[EXTRACTED TEXT]:
════════════════════

2011-12-28 16:50:50

by Mark Knibbs

[permalink] [raw]
Subject: fallocate() not "atomic" if insufficient disk space?

Hi,

I've been experimenting with using fallocate() to pre-allocate space for a
file on an ext4 partition. I'm testing with Ubuntu kernel
3.0.0-14-generic. Does fallocate() behave in the same way on more
recent/vanilla kernels?

What I expected to happen is that if fallocate() fails due to lack of disk
space, no space is allocated, i.e. either nothing happens or the
allocation succeeds.

What actually seems to happen is that all remaining space in the partition
gets allocated to the file. (Thus risking that other programs will fail
due to lack of disk space until the file is deleted.)

If it's relevant, the partition in question has no journal and is mounted
with barrier=0.

Example on a partition with ~100MB free:

$ fallocate -o 0 -l 999999999 blah
fallocate: blah: fallocate failed: No space left on device
$ df /
Filesystem 1K-blocks Used Available Use% Mounted on
/dev/sdb1 3849136 3653604 0 100% /
$ du blah
107860 blah
$ ls -l blah
-rw-r--r-- 1 mark mark 110444544 2011-12-28 15:51 blah
$ rm blah

Same issue when specifying -n to call fallocate() with FALLOC_FL_KEEP_SIZE:

$ fallocate -n -o 0 -l 999999999 blah
fallocate: blah: fallocate failed: No space left on device
$ df /
Filesystem 1K-blocks Used Available Use% Mounted on
/dev/sdb1 3849136 3653604 0 100% /
$ du blah
107860 blah
$ ls -l blah
-rw-r--r-- 1 mark mark 0 2011-12-28 15:52 blah


-- Mark




2011-12-30 23:14:00

by Eric Sandeen

[permalink] [raw]
Subject: Re: fallocate() not "atomic" if insufficient disk space?

════════════════════

[DATA EXTRACT]:
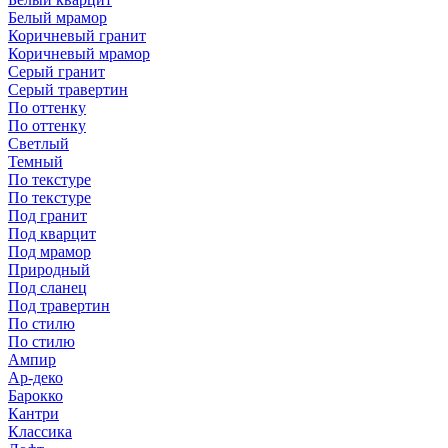
Белый мрамор
Коричневый гранит
Коричневый мрамор
Серый гранит
Серый травертин
По оттенку
По оттенку
Светлый
Темный
По текстуре
По текстуре
Под гранит
Под кварцит
Под мрамор
Природный
Под сланец
Под травертин
По стилю
По стилю
Ампир
Ар-деко
Барокко
Кантри
Классика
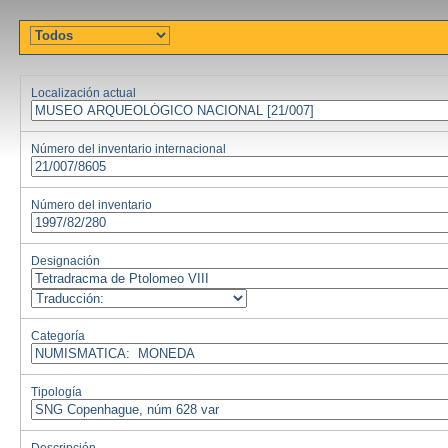
Localización actual
Número del inventario internacional
Número del inventario
Designación
Categoría
Tipología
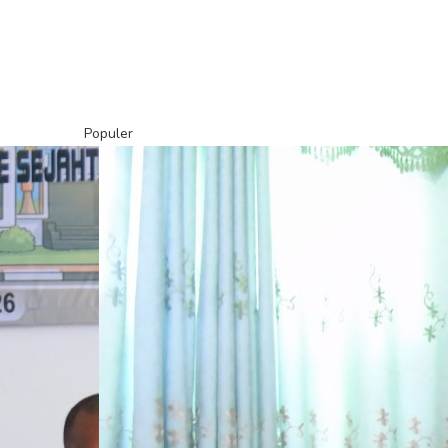
Populer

════════════════════

[WHAT YOU NEED TO DO]:
1. According to the fallocate() thread, on which kernel was the ext4 partition tested?
2. Continue the fallocate() mailing-list thread from the point where it stops.

[ANSWERS BY TASK]:
1. Ubuntu kernel 3.0.0-14-generic.

2.
On 12/28/11 10:09 AM, [email protected] wrote:
> Hi,
>
> I've been experimenting with using fallocate() to pre-allocate space for a
> file on an ext4 partition. I'm testing with Ubuntu kernel
> 3.0.0-14-generic. Does fallocate() behave in the same way on more
> recent/vanilla kernels?
>
> What I expected to happen is that if fallocate() fails due to lack of disk
> space, no space is allocated, i.e. either nothing happens or the
> allocation succeeds.
>
> What actually seems to happen is that all remaining space in the partition
> gets allocated to the file. (Thus risking that other programs will fail
> due to lack of disk space until the file is deleted.)

To be honest, I'm not sure how it is _supposed_ to work, but I see this
same behavior with fallocate, with posix_fallocate calling fallocate, and with
posix_fallocate simply writing out data via glibc, (I tested several of those
combinations on different filesystems, anyway).

Even the posix_fallocate spec doesn't say what is supposed to happen to space
allocated prior to failure, but the implementations seem fairly consistent.
Seems fair to say that callers should check error returns, and unlink or
truncate on error as needed.

-Eric

> If it's relevant, the partition in question has no journal and is mounted
> with barrier=0.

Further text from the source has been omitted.